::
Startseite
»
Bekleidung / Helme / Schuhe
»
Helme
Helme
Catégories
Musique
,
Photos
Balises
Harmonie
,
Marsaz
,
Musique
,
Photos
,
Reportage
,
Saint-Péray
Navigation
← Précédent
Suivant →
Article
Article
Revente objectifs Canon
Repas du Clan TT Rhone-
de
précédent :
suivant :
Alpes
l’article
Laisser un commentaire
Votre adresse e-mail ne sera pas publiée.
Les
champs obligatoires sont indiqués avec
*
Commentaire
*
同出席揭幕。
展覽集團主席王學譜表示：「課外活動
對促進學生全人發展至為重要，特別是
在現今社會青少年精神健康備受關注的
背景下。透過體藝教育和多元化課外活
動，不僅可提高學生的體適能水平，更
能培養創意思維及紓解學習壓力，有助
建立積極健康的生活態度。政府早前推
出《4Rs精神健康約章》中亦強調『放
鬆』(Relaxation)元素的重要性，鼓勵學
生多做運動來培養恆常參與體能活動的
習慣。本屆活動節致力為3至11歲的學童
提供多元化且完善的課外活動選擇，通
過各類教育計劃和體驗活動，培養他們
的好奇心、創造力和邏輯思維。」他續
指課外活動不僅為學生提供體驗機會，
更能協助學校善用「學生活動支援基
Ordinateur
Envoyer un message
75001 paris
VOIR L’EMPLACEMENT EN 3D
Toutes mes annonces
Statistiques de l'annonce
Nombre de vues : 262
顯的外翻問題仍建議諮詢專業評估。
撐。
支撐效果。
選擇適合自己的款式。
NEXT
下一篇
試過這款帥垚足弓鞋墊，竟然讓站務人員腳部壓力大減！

==

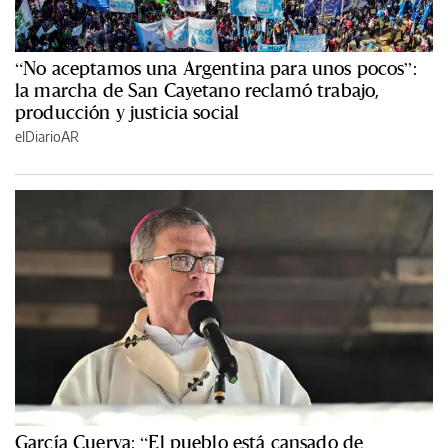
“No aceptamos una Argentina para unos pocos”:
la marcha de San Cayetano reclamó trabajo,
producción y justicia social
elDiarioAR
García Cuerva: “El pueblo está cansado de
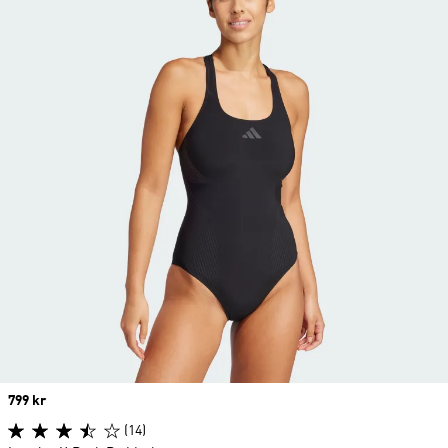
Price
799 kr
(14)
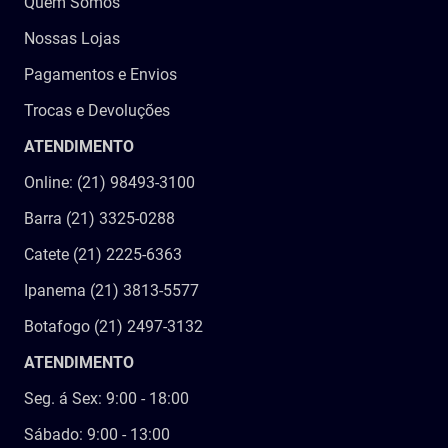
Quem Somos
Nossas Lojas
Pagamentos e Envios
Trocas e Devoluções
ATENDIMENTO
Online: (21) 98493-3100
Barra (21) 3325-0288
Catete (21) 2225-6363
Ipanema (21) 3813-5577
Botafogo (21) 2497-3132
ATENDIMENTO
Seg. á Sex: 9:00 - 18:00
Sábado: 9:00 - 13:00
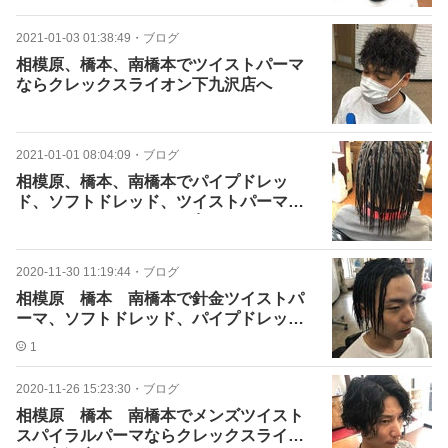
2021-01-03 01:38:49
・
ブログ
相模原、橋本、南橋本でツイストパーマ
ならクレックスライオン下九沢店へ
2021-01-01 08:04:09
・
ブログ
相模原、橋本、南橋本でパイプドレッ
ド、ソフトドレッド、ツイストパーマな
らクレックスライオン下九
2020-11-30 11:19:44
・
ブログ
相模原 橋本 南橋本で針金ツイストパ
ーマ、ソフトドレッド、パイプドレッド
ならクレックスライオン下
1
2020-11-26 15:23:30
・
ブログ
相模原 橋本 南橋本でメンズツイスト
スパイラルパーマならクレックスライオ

■ **TASK STATEMENT**: Reproduce exactly, and only, the part of the listing above that begins at the line with "鬆』(Relaxation)元素的重要性，鼓勵學" and goes on through the line with "試過這款帥垚足弓鞋墊，竟然讓站務人員腳部壓力大減！".

■ **TASK OUTPUT**:
鬆』(Relaxation)元素的重要性，鼓勵學
生多做運動來培養恆常參與體能活動的
習慣。本屆活動節致力為3至11歲的學童
提供多元化且完善的課外活動選擇，通
過各類教育計劃和體驗活動，培養他們
的好奇心、創造力和邏輯思維。」他續
指課外活動不僅為學生提供體驗機會，
更能協助學校善用「學生活動支援基
Ordinateur
Envoyer un message
75001 paris
VOIR L’EMPLACEMENT EN 3D
Toutes mes annonces
Statistiques de l'annonce
Nombre de vues : 262
顯的外翻問題仍建議諮詢專業評估。
撐。
支撐效果。
選擇適合自己的款式。
NEXT
下一篇
試過這款帥垚足弓鞋墊，竟然讓站務人員腳部壓力大減！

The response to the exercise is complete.